Turn the data below into a Markdown table with the columns "Row" and "Line", placing each line in its own numbered row and leaving out blank lines.

• RECORDED INFORMATION:
━━━━━━━━━━

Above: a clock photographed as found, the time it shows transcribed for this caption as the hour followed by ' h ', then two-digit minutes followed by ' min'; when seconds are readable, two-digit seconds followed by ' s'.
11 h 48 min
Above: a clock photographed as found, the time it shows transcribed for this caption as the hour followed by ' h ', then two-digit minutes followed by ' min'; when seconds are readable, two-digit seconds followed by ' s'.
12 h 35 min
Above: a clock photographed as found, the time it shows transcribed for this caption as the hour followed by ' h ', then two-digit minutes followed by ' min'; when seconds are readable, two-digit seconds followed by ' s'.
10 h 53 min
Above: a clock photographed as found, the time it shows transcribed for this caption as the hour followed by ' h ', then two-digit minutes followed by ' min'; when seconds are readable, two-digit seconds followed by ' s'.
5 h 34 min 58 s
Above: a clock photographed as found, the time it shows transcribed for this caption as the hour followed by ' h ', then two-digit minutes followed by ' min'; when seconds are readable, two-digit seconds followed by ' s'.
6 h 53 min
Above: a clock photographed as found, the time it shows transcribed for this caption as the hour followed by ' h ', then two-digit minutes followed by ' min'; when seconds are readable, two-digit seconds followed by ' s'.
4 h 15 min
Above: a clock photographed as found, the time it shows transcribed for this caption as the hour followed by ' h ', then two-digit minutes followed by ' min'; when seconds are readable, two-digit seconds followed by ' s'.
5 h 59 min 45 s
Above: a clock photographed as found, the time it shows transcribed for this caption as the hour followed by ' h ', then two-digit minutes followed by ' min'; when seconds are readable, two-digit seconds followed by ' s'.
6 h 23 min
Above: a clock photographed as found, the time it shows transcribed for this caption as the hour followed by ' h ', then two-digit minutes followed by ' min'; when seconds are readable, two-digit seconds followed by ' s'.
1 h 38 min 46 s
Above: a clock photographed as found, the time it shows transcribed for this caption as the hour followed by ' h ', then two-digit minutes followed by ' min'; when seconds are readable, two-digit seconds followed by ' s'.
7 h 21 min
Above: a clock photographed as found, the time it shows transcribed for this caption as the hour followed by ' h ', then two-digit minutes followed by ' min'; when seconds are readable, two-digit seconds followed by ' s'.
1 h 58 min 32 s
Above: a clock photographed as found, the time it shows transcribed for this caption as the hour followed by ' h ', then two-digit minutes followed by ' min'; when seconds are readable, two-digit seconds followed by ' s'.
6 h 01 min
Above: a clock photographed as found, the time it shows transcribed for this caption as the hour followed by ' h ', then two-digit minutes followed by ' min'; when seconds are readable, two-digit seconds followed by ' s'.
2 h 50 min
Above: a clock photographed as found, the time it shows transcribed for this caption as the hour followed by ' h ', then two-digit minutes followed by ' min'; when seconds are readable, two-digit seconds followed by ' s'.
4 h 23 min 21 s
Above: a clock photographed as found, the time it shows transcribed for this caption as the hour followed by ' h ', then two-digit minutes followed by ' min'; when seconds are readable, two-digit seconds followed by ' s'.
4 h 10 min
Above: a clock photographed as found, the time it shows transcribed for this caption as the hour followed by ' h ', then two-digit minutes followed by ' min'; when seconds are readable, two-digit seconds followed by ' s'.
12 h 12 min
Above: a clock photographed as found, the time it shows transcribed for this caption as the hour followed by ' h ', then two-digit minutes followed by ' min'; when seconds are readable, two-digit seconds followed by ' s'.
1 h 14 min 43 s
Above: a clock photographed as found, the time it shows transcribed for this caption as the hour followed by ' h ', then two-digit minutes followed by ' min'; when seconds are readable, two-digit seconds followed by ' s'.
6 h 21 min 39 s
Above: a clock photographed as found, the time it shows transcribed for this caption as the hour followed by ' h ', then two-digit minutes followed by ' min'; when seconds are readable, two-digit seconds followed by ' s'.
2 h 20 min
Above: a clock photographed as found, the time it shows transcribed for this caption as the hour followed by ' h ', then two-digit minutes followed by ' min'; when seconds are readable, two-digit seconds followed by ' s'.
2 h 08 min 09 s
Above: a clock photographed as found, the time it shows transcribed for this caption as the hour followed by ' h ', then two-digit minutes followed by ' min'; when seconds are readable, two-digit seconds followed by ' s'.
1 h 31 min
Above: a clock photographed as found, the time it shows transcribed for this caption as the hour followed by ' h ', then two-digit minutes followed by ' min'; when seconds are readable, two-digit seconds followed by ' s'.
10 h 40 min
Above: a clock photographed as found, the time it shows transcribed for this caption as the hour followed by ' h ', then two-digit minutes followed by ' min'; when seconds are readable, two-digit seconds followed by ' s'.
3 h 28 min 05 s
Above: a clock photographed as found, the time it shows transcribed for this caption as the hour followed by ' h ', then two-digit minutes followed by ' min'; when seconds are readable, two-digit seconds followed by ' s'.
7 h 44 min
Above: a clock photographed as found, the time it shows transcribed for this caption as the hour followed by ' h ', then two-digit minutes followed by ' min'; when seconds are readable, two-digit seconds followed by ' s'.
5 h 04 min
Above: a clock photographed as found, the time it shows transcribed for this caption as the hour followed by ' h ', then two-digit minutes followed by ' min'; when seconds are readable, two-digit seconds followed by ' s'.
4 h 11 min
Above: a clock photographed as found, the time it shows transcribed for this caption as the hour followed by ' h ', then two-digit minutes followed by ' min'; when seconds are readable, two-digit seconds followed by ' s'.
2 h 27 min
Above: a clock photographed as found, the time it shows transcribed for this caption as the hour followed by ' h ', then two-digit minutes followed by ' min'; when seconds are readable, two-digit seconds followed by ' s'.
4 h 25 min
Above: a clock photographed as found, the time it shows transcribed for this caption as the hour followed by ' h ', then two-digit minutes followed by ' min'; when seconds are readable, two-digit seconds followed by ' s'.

━━━━━━━━━━

• TASK RESULT:
| Row | Line |
|---|---|
| 1 | Above: a clock photographed as found, the time it shows transcribed for this caption as the hour followed by ' h ', then two-digit minutes followed by ' min'; when seconds are readable, two-digit seconds followed by ' s'. |
| 2 | 11 h 48 min |
| 3 | Above: a clock photographed as found, the time it shows transcribed for this caption as the hour followed by ' h ', then two-digit minutes followed by ' min'; when seconds are readable, two-digit seconds followed by ' s'. |
| 4 | 12 h 35 min |
| 5 | Above: a clock photographed as found, the time it shows transcribed for this caption as the hour followed by ' h ', then two-digit minutes followed by ' min'; when seconds are readable, two-digit seconds followed by ' s'. |
| 6 | 10 h 53 min |
| 7 | Above: a clock photographed as found, the time it shows transcribed for this caption as the hour followed by ' h ', then two-digit minutes followed by ' min'; when seconds are readable, two-digit seconds followed by ' s'. |
| 8 | 5 h 34 min 58 s |
| 9 | Above: a clock photographed as found, the time it shows transcribed for this caption as the hour followed by ' h ', then two-digit minutes followed by ' min'; when seconds are readable, two-digit seconds followed by ' s'. |
| 10 | 6 h 53 min |
| 11 | Above: a clock photographed as found, the time it shows transcribed for this caption as the hour followed by ' h ', then two-digit minutes followed by ' min'; when seconds are readable, two-digit seconds followed by ' s'. |
| 12 | 4 h 15 min |
| 13 | Above: a clock photographed as found, the time it shows transcribed for this caption as the hour followed by ' h ', then two-digit minutes followed by ' min'; when seconds are readable, two-digit seconds followed by ' s'. |
| 14 | 5 h 59 min 45 s |
| 15 | Above: a clock photographed as found, the time it shows transcribed for this caption as the hour followed by ' h ', then two-digit minutes followed by ' min'; when seconds are readable, two-digit seconds followed by ' s'. |
| 16 | 6 h 23 min |
| 17 | Above: a clock photographed as found, the time it shows transcribed for this caption as the hour followed by ' h ', then two-digit minutes followed by ' min'; when seconds are readable, two-digit seconds followed by ' s'. |
| 18 | 1 h 38 min 46 s |
| 19 | Above: a clock photographed as found, the time it shows transcribed for this caption as the hour followed by ' h ', then two-digit minutes followed by ' min'; when seconds are readable, two-digit seconds followed by ' s'. |
| 20 | 7 h 21 min |
| 21 | Above: a clock photographed as found, the time it shows transcribed for this caption as the hour followed by ' h ', then two-digit minutes followed by ' min'; when seconds are readable, two-digit seconds followed by ' s'. |
| 22 | 1 h 58 min 32 s |
| 23 | Above: a clock photographed as found, the time it shows transcribed for this caption as the hour followed by ' h ', then two-digit minutes followed by ' min'; when seconds are readable, two-digit seconds followed by ' s'. |
| 24 | 6 h 01 min |
| 25 | Above: a clock photographed as found, the time it shows transcribed for this caption as the hour followed by ' h ', then two-digit minutes followed by ' min'; when seconds are readable, two-digit seconds followed by ' s'. |
| 26 | 2 h 50 min |
| 27 | Above: a clock photographed as found, the time it shows transcribed for this caption as the hour followed by ' h ', then two-digit minutes followed by ' min'; when seconds are readable, two-digit seconds followed by ' s'. |
| 28 | 4 h 23 min 21 s |
| 29 | Above: a clock photographed as found, the time it shows transcribed for this caption as the hour followed by ' h ', then two-digit minutes followed by ' min'; when seconds are readable, two-digit seconds followed by ' s'. |
| 30 | 4 h 10 min |
| 31 | Above: a clock photographed as found, the time it shows transcribed for this caption as the hour followed by ' h ', then two-digit minutes followed by ' min'; when seconds are readable, two-digit seconds followed by ' s'. |
| 32 | 12 h 12 min |
| 33 | Above: a clock photographed as found, the time it shows transcribed for this caption as the hour followed by ' h ', then two-digit minutes followed by ' min'; when seconds are readable, two-digit seconds followed by ' s'. |
| 34 | 1 h 14 min 43 s |
| 35 | Above: a clock photographed as found, the time it shows transcribed for this caption as the hour followed by ' h ', then two-digit minutes followed by ' min'; when seconds are readable, two-digit seconds followed by ' s'. |
| 36 | 6 h 21 min 39 s |
| 37 | Above: a clock photographed as found, the time it shows transcribed for this caption as the hour followed by ' h ', then two-digit minutes followed by ' min'; when seconds are readable, two-digit seconds followed by ' s'. |
| 38 | 2 h 20 min |
| 39 | Above: a clock photographed as found, the time it shows transcribed for this caption as the hour followed by ' h ', then two-digit minutes followed by ' min'; when seconds are readable, two-digit seconds followed by ' s'. |
| 40 | 2 h 08 min 09 s |
| 41 | Above: a clock photographed as found, the time it shows transcribed for this caption as the hour followed by ' h ', then two-digit minutes followed by ' min'; when seconds are readable, two-digit seconds followed by ' s'. |
| 42 | 1 h 31 min |
| 43 | Above: a clock photographed as found, the time it shows transcribed for this caption as the hour followed by ' h ', then two-digit minutes followed by ' min'; when seconds are readable, two-digit seconds followed by ' s'. |
| 44 | 10 h 40 min |
| 45 | Above: a clock photographed as found, the time it shows transcribed for this caption as the hour followed by ' h ', then two-digit minutes followed by ' min'; when seconds are readable, two-digit seconds followed by ' s'. |
| 46 | 3 h 28 min 05 s |
| 47 | Above: a clock photographed as found, the time it shows transcribed for this caption as the hour followed by ' h ', then two-digit minutes followed by ' min'; when seconds are readable, two-digit seconds followed by ' s'. |
| 48 | 7 h 44 min |
| 49 | Above: a clock photographed as found, the time it shows transcribed for this caption as the hour followed by ' h ', then two-digit minutes followed by ' min'; when seconds are readable, two-digit seconds followed by ' s'. |
| 50 | 5 h 04 min |
| 51 | Above: a clock photographed as found, the time it shows transcribed for this caption as the hour followed by ' h ', then two-digit minutes followed by ' min'; when seconds are readable, two-digit seconds followed by ' s'. |
| 52 | 4 h 11 min |
| 53 | Above: a clock photographed as found, the time it shows transcribed for this caption as the hour followed by ' h ', then two-digit minutes followed by ' min'; when seconds are readable, two-digit seconds followed by ' s'. |
| 54 | 2 h 27 min |
| 55 | Above: a clock photographed as found, the time it shows transcribed for this caption as the hour followed by ' h ', then two-digit minutes followed by ' min'; when seconds are readable, two-digit seconds followed by ' s'. |
| 56 | 4 h 25 min |
| 57 | Above: a clock photographed as found, the time it shows transcribed for this caption as the hour followed by ' h ', then two-digit minutes followed by ' min'; when seconds are readable, two-digit seconds followed by ' s'. |